■ What the exercise asks ■
Starting from the first line below, copy the whole listing exactly.

|---|

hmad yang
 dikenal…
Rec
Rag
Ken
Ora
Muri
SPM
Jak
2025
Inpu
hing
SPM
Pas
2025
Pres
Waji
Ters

|---|

■ Answer to this exercise ■
hmad yang
 dikenal…
Rec
Rag
Ken
Ora
Muri
SPM
Jak
2025
Inpu
hing
SPM
Pas
2025
Pres
Waji
Ters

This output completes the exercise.